§ PARTS OF THE EXERCISE:
1/ Decide whether each statement, (a) to (c), agrees with the grocery price excerpt below. Give yes or no for each, along with the exact words from the excerpt that settle it.
(a) The import tax on oranges from South Africa is 30%.
(b) Tomato prices reach their peak in the spring.
(c) August was the seventh month in a row of record ground beef prices.
2/ Transcribe the part of the grocery price excerpt below that starts at "Currently, prices are" and ends at "October each year.".
3/ Answer these questions using the grocery price excerpt below:
(a) About how much does a pound of field-grown tomatoes cost?
(b) What was the average cost of fresh, whole chicken per pound in August?
(c) The U.S. cattle inventory is at its lowest in about how many years?

§ EXCERPT PROVIDED:
■ ■ ■ ■
According to Tribune analysis of USDA trade data, the U.S. imports more fresh oranges from Morocco and South Africa than the rest of the world combined; and the import taxes for these two African countries are set at 10% and 30%, respectively.

Currently, prices are 15% greater than they were at the start of the Trump administration.

Still, there are other benign explanations for raised prices that are not tied to economic policy. Like many citrus fruits, the cost of oranges is heavily tied to the harvesting season. As we exit orange season, supplies will decrease, coinciding with an increase in demand, thus triggering higher prices. This is typical for the fruit market, with oranges cheapest in the winter months, then increasing in cost throughout the late spring and summer and eventually peaking in September or October each year.

 

Tomatoes

The cost of tomatoes is also climbing up, up and up.

In August, the average price spiked by 13 cents, with a pound of field-grown tomatoes now setting you back about $1.93. That’s roughly a 7% increase since Trump took power.

These changes, however, are largely tied to the harvesting season. As with oranges, tomato prices vary depending on the time of year, rising through the late summer and fall, peaking in the early winter months and then plummeting in the spring.

But outside the standard seasonality in the tomato market, tariffs could be at play here as well. In July, the Trump administration announced it was placing a 17% import tax on most Mexican-grown tomatoes, which make up the vast majority of all tomatoes sold in the U.S.

Chicken

The average cost of fresh, whole chicken remained at $2.08 per pound in August, falling ever slightly from June’s peak.

So why the elevated prices? It could be a result of rising feed costs, the lingering effects of bird flu on the supply chain or that more measurable increases in beef prices are driving a shift in consumer demand toward cheaper meat options like chicken.

Though near record highs, there’s been relatively little fluctuation in the price compared with other goods. In the last two years, the average cost of chicken has been hovering somewhere around the $2.00 mark — never moving more than 10 cents in either direction.

Ground Beef

Peak summer grilling season may be behind us, but the cost of ground beef is still trending up.

Jumping 4.5% from July, August saw the seventh consecutive month of record prices, with a pound of 100% ground beef chuck costing $6.63.

The rising cost can be attributed to a confluence of factors. The U.S. cattle inventory is the lowest it’s been in almost 75 years, and severe drought in parts of the country has further reduced the feed supply, per the USDA.
■ ■ ■ ■
§ RECORDED DATA:

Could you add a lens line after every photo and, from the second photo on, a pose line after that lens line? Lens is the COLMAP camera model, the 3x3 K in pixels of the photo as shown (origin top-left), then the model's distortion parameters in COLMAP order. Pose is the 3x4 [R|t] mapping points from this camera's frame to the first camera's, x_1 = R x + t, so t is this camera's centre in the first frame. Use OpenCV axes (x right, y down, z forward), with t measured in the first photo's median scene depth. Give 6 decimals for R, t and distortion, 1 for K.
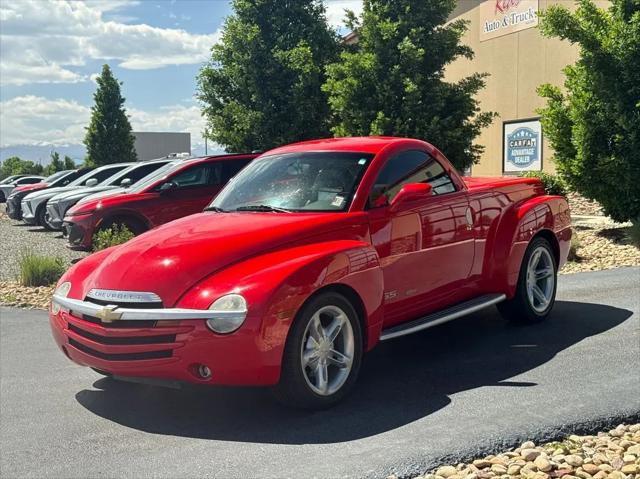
lens RADIAL K [[905.5, 0, 327.4], [0, 905.5, 238.2], [0, 0, 1]] dist [0.200190, -0.500194]
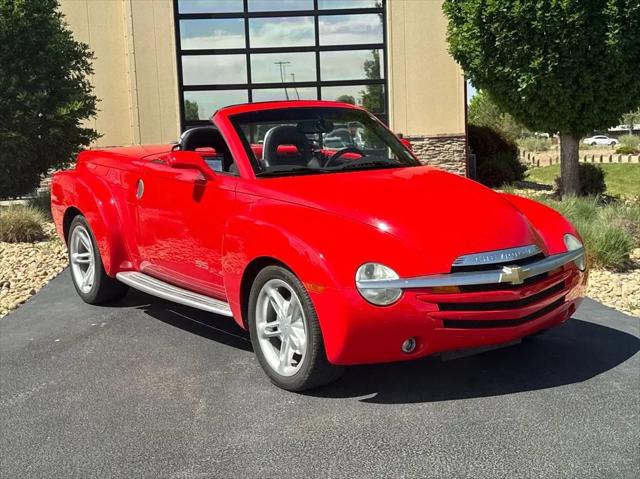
■ ■ ■ ■
§ RESPONSES TO THE TASKS:
1/
(a) Yes: "the import taxes for these two African countries are set at 10% and 30%, respectively"
(b) No: "peaking in the early winter months and then plummeting in the spring"
(c) Yes: "August saw the seventh consecutive month of record prices"

2/
Currently, prices are 15% greater than they were at the start of the Trump administration.

Still, there are other benign explanations for raised prices that are not tied to economic policy. Like many citrus fruits, the cost of oranges is heavily tied to the harvesting season. As we exit orange season, supplies will decrease, coinciding with an increase in demand, thus triggering higher prices. This is typical for the fruit market, with oranges cheapest in the winter months, then increasing in cost throughout the late spring and summer and eventually peaking in September or October each year.

3/
(a) About $1.93
(b) $2.08
(c) Almost 75 years